Evans v. State of Georgia

285 S.E.2d 235 | Ga. Ct. App. | 1981

159 Ga. App. 776 (1981)
285 S.E.2d 235

EVANS
v.
STATE OF GEORGIA.

62508.

Court of Appeals of Georgia.

Decided October 1, 1981.

*777 Tim D. Hemingway, for appellant.

Willis B. Sparks III, District Attorney, Virgil Adams, Assistant District Attorney, for appellee.

DEEN, Presiding Judge.

Ernest L. Evans was indicted for aggravated assault, tried before a judge sitting without a jury, found not guilty by reason of insanity and ordered confined to a state hospital for the mentally ill for a period of not more than twelve months. On August 29, 1980, Evans was admitted to Central State Hospital and on March 11, 1981, a release hearing was held to determine if he met the criteria for civil commitment. He appeals from an order of the trial court holding that he met the criteria for civil commitment.
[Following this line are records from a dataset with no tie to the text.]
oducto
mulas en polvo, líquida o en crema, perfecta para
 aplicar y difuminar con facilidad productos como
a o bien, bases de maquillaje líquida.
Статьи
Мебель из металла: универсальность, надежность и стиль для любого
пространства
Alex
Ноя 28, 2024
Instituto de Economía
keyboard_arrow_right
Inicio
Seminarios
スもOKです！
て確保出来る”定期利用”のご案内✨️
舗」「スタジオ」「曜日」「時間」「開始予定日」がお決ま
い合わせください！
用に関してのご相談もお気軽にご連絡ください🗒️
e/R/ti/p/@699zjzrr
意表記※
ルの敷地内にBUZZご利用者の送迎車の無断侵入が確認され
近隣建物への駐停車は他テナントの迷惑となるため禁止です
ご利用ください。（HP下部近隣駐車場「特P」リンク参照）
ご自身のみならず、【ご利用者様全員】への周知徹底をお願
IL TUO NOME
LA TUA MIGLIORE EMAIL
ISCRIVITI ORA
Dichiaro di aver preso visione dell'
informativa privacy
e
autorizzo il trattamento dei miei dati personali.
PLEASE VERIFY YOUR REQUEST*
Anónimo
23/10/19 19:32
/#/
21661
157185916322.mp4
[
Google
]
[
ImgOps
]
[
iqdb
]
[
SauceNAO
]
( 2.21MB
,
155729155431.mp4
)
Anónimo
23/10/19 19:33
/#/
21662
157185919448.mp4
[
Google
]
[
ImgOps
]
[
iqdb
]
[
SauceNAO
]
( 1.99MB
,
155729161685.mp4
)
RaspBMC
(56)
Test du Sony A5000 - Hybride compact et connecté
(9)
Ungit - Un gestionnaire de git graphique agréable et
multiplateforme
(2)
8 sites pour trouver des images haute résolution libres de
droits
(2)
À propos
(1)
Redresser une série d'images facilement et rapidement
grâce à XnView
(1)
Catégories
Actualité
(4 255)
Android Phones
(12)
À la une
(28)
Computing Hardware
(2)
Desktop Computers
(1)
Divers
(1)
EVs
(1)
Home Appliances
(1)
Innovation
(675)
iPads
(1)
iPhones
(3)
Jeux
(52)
1. The appellant did not meet his burden of rebutting the presumption that his mental state at the time he committed the aggravated assault continued until the date of the hearing. Whitfield v. State, 158 Ga. App. 660 (281 SE2d 643) (1981). The state presented unrebutted evidence in the form of the attending psychiatrist's testimony that the defendant suffered from paranoid schizophrenia, that his condition was deteriorating and that in his opinion to release Evans would create an imminently life-endangering crisis both to the patient and to society. He found that Evans was out of contact with reality, unable to care for himself in several ways (including taking medication which prevented outbursts of violent behavior), and that the patient was delusional and hearing voices talking to him "sometimes hearing the voice of the Lord telling him what to do." We find that the evidence supported the finding of the trial court that the insanity acquittee met the criteria for civil commitment. Whitfield v. State, supra.

2. Appellant's contention that Code Ann. § 38-118 is violative of the due process and equal protection guarantees of the Fourteenth Amendment has been decided adversely; to him in Clark v. State, 245 Ga. 629 (266 SE2d 466) (1980).

Judgment affirmed. Banke and Carley, JJ., concur.